Ehrenfels was a psychologist who based his research on the study of sensations, and considered two fundamental notions in this regard: “sensory sensation” and “sensory awareness.” There were two ways to differentiate the two concepts. The following two examples will help to make those differences clear. Let’s begin with the following example: you feel the sensation of heat in your hands when you touch a piece of ice. This is a “sensory sensation.” However, when you start to work hard in a cool room, this warmth sensation is different. This is an example of “sensual awareness.” Under these circumstances, the feeling of warmth is not a sensation but an awareness of the effect of the surrounding coolness on your body, in which you are aware of the sensation of heat.
As with many other concepts,Ehrenfels borrowed the terms “sensory sensation” and “sensory awareness” from Ernst Mach, having been one of his students before embarking on a philology degree.
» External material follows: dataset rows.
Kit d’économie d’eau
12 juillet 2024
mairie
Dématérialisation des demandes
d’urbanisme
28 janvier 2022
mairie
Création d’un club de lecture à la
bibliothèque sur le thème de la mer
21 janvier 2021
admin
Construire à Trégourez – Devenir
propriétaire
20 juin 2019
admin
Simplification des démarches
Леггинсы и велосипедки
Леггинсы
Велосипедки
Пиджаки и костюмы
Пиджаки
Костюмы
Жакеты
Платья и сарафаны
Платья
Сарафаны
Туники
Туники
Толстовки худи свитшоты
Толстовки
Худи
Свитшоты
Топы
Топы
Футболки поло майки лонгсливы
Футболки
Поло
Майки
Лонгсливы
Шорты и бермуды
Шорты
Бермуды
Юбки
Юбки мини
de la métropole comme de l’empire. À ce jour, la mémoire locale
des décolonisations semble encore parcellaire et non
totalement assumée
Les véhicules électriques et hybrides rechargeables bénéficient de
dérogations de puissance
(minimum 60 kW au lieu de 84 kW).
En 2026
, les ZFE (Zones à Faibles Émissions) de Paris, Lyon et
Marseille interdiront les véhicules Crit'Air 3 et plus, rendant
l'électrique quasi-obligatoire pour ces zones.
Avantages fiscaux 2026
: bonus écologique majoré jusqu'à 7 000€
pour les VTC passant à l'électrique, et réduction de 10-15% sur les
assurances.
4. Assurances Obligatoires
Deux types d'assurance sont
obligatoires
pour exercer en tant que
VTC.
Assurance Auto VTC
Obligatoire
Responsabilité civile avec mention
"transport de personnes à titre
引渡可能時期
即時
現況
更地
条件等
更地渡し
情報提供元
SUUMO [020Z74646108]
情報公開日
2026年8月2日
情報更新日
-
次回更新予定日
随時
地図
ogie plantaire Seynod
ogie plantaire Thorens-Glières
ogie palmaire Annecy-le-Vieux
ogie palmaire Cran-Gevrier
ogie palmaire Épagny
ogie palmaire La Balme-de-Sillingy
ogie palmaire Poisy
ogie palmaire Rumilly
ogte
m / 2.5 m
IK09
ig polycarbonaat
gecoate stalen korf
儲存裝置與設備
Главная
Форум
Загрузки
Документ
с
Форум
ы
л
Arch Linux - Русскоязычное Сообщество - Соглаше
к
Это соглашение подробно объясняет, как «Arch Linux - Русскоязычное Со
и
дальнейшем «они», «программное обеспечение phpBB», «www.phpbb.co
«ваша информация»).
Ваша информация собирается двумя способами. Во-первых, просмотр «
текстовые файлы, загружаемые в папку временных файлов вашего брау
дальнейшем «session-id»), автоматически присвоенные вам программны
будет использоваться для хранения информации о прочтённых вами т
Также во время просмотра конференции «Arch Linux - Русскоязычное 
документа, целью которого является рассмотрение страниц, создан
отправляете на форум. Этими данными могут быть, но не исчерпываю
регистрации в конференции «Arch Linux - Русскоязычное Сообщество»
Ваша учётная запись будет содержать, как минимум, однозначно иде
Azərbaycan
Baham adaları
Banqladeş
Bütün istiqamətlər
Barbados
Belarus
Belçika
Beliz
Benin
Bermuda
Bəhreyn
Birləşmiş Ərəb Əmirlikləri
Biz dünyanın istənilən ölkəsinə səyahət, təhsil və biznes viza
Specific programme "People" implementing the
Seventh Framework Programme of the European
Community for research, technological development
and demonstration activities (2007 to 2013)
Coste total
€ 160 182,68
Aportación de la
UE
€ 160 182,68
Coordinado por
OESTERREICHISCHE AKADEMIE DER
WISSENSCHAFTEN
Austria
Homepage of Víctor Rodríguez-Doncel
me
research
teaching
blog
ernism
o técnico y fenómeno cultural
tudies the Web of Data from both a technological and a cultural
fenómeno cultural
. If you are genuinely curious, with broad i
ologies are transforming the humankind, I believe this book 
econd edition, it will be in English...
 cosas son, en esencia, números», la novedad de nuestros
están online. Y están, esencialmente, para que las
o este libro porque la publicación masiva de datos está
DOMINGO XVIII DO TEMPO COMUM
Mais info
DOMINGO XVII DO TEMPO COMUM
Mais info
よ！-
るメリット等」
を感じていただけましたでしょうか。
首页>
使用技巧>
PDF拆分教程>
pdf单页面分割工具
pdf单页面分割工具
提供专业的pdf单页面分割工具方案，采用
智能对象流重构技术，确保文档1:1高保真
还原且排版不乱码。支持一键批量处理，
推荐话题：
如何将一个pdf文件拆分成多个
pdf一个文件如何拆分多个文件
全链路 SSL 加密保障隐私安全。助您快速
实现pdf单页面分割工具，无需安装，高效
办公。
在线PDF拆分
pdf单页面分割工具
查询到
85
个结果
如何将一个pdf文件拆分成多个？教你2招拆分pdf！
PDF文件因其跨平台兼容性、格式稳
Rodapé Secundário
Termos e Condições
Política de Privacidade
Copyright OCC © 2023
Mach remarked in his Contributions to the Analysis of Sense that such sensation should be the “normal occurrence and those that develop under unusual circumstances should mark the object’s difference from the others (Henry Pearce Gudger, The Psychologically Unique Sensation. A phenomenological study of the primary components of sensation, 1969, p. 18). Compared to Mach and Addams’ books, which weren’t well received at the time,Ehrenfels’ dissertation didn’t stir much fuss when it was published. Perhaps, the reason for this lack of attention to this work was because the intellectual scene of the time didn’t identify with what he was doing. The closest analog in today’s social phenomena was the way the world reacted to someone who started thinking that everything that is in their brain happens in the outside world: they assumed that Ehrenfels suffered from a mental disorder and ended up in an asylum.
Ehrenfels never referred to his own personality disorder, or his own ideas. What we do know is that after publishing his book in German, which he later translated into English with the title, The Law of Whole Values in Psychology, Aesthetics and Ethics (Natalie Clifford Barney and Peterhans G. Windisch, The Friend (“L’am.